Her eyes got wide as I straightened up. “Ohmygod, are you dying?”
“A little, but I’m still sorry.”
“It’s fine. Who is that woman out there chatting up Georgine and Xola?”
“Her name is Nicole Amsel. She’s a food blogger and—”
“Oh, she’s The Picky Blackbird,” Darcy informed me. “She wrote a lot of lovely articles about Xo and me when we were in Vegas for the nationals.”
“Then go introduce yourself and send Georgine back here. I think Cami got lost.”
“Will do,” she said, glancing at Dawson on her way out.
“So, I have things to say,” Dawson apprised me as he transferred Cami’s gifts from the floor to my desk, making a neat pile.
“Didn’t you say them all already?” I pointed out, admiring the fluid movement of the man as he worked, thinking how good he looked all healthy and strong. I was a big fan of his broad shoulders and wide back. The tight jeans were very nice as well…

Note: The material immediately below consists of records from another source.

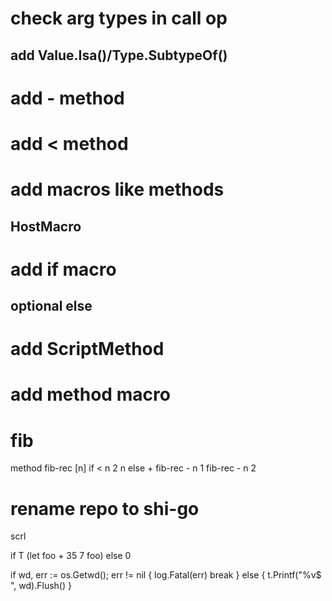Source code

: * check arg types in call op
** add Value.Isa()/Type.SubtypeOf()

* add - method

* add < method

* add macros like methods
** HostMacro

* add if macro
** optional else

* add ScriptMethod

* add method macro

* fib

method fib-rec [n]
  if < n 2 n else + fib-rec - n 1 fib-rec - n 2

* rename repo to shi-go

scrl

if T (let foo + 35 7 foo) else 0

			if wd, err := os.Getwd(); err != nil {
				log.Fatal(err)
				break
			} else {
				t.Printf("%v$ ", wd).Flush()
			}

“Right?” Dawson asked, bringing me out of my reverie.
Shit.
He cackled. “You were checkin’ me out when you were supposed to be listening.”
“I was listening,” I groused.
“What’d I say, then?”
I had no earthly idea. “Fine, I was checking you out.”
“Whatever works.”
“The hell is that supposed to mean?”
“It means I thought, since you still love me, that your heart would return to me first, but I will take your body as well.”

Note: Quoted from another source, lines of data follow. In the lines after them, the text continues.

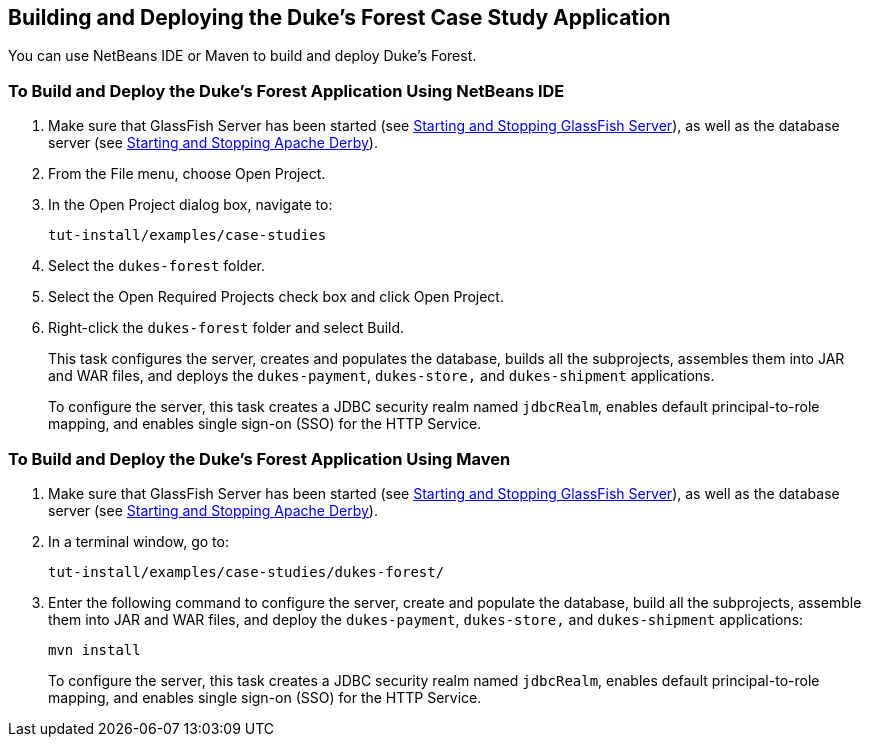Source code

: == Building and Deploying the Duke's Forest Case Study Application

You can use NetBeans IDE or Maven to build and deploy Duke's Forest.

=== To Build and Deploy the Duke's Forest Application Using NetBeans IDE

. Make sure that GlassFish Server has been started (see xref:intro:usingexamples/usingexamples.adoc#_starting_and_stopping_glassfish_server[Starting and Stopping GlassFish Server]), as well as the database server (see xref:intro:usingexamples/usingexamples.adoc#_starting_and_stopping_apache_derby[Starting and Stopping Apache Derby]).

. From the File menu, choose Open Project.

. In the Open Project dialog box, navigate to:
+
----
tut-install/examples/case-studies
----

. Select the `dukes-forest` folder.

. Select the Open Required Projects check box and click Open Project.

. Right-click the `dukes-forest` folder and select Build.
+
This task configures the server, creates and populates the database, builds all the subprojects, assembles them into JAR and WAR files, and deploys the `dukes-payment`, `dukes-store,` and `dukes-shipment` applications.
+
To configure the server, this task creates a JDBC security realm named `jdbcRealm`, enables default principal-to-role mapping, and enables single sign-on (SSO) for the HTTP Service.

=== To Build and Deploy the Duke's Forest Application Using Maven

. Make sure that GlassFish Server has been started (see xref:intro:usingexamples/usingexamples.adoc#_starting_and_stopping_glassfish_server[Starting and Stopping GlassFish Server]), as well as the database server (see xref:intro:usingexamples/usingexamples.adoc#_starting_and_stopping_apache_derby[Starting and Stopping Apache Derby]).

. In a terminal window, go to:
+
----
tut-install/examples/case-studies/dukes-forest/
----

. Enter the following command to configure the server, create and populate the database, build all the subprojects, assemble them into JAR and WAR files, and deploy the `dukes-payment`, `dukes-store,` and `dukes-shipment` applications:
+
[source,shell]
----
mvn install
----
+
To configure the server, this task creates a JDBC security realm named `jdbcRealm`, enables default principal-to-role mapping, and enables single sign-on (SSO) for the HTTP Service.
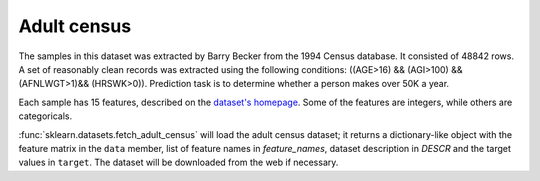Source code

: 
.. _adult_census:

Adult census
============

The samples in this dataset was extracted by Barry Becker from the 1994 Census
database. It consisted of 48842 rows.
A set of reasonably clean records was extracted using the following
conditions: ((AGE>16) && (AGI>100) && (AFNLWGT>1)&& (HRSWK>0)).
Prediction task is to determine whether a person makes over 50K a year.

Each sample has 15 features, described on the
`dataset's homepage <https://archive.ics.uci.edu/ml/datasets/Adult>`_.
Some of the features are integers,
while others are categoricals.

:func:`sklearn.datasets.fetch_adult_census` will load the adult census dataset;
it returns a dictionary-like object with the feature matrix in the ``data``
member, list of feature names in `feature_names`, dataset description in `DESCR`
and the target values in ``target``.
The dataset will be downloaded from the web if necessary.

“You’re a smug prick right now.”
“No, not at all,” he husked, reaching into the breast pocket of his black leather biker jacket and pulling out a very chunky gold ring with five large square-cut diamonds on top. “I’m actually scared to death.”
“The hell is that?”
He waggled his eyebrows.
“You cannot think for a minute—”
“I just want you to see it’s here, and I’m carrying it around, ready to put it on your finger the second you say yes.”
“No,” I replied firmly, annoyed. “You can be here, play here, because honestly, that’s a benefit to us as well as to the guys in your band, but there is nothing you can say to change my mind about us.”